When a Patient’s Stem Cells Hold the Cure
Many therapies for degenerative disks treat only the symptoms, not the cause of the back pain. But at England’s University of Manchester, Stephen Richardson, MD, has proposed a radical and promising approach: using the patient’s own stem cells to create a healthy back. Developed in conjunction with German biotechnology company Arthro Kinetics and an English medical charity called the Spinal Foundation, Dr. Richardson’s therapy uses bone marrow cells to regenerate damaged intervertebral disks.

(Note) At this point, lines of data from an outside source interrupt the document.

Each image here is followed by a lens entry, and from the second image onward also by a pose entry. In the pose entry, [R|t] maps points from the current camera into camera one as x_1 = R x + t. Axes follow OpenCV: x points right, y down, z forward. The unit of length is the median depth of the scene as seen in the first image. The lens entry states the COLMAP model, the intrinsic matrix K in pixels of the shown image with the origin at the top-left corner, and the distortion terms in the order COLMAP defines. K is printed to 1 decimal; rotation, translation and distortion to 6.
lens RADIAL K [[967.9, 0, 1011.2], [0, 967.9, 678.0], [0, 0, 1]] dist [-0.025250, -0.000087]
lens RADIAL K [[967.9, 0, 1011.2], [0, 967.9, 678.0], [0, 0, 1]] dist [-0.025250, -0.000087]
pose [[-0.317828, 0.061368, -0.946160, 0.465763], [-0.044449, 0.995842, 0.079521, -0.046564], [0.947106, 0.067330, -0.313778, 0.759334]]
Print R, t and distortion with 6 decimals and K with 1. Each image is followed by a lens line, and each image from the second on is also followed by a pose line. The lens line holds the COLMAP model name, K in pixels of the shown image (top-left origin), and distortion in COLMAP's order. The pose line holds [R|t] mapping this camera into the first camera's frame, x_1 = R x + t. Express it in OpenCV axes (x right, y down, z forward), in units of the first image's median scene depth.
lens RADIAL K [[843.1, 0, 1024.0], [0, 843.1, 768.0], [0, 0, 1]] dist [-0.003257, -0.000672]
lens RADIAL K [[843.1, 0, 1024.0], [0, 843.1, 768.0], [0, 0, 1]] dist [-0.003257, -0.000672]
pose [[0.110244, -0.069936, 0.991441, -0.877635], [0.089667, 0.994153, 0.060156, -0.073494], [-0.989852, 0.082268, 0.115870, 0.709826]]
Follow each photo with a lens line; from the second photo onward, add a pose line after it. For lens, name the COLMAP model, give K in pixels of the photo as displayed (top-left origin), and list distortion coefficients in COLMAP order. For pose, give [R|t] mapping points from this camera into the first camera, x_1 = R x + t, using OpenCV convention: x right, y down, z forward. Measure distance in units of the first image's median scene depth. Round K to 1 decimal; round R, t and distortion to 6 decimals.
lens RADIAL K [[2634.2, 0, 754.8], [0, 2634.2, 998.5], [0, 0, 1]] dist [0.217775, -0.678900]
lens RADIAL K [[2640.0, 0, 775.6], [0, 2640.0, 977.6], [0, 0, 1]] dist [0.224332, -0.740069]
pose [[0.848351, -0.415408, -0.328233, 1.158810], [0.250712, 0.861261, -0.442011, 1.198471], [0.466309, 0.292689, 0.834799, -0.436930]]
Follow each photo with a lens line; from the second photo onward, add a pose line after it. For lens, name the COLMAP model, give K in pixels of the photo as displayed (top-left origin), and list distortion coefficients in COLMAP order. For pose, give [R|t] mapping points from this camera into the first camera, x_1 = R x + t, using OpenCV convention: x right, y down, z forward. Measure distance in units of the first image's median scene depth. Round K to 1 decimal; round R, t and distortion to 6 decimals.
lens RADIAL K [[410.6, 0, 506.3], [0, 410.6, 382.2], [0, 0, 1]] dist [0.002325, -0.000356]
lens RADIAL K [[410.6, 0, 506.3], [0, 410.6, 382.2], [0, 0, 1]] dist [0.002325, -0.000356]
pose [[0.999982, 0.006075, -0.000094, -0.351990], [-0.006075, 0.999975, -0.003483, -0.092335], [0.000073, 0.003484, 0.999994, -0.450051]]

Doctors would extract and mix the cells with a special gel that’s based on a type of human collagen and then implant the substance during minimally invasive surgery. The stem cells should then produce new disk tissue with the same properties as the original, but without the damage.
“It’s completely safe because we’re using the patient’s own stem cells,” says Dr. Richardson, who is a researcher in the University of Manchester School of Medicine’s division of regenerative medicine. “The patient could go home the same day of the procedure.”
Researchers hope to start clinical trials after two years and bring a product to market within five years (though others think it will take longer). Dr. Richardson believes the stem cell technique “will revolutionize the treatment of lower back pain” by addressing both cause and symptoms with one therapy, rather than consigning sufferers to a lifetime of pain-killers and physiotherapy.
“What we envision is a one-stop shop for treatment,” he says. “You’d come in, get these cells implanted into your spine, and end up with regenerated new tissue. And that would be it, for life.”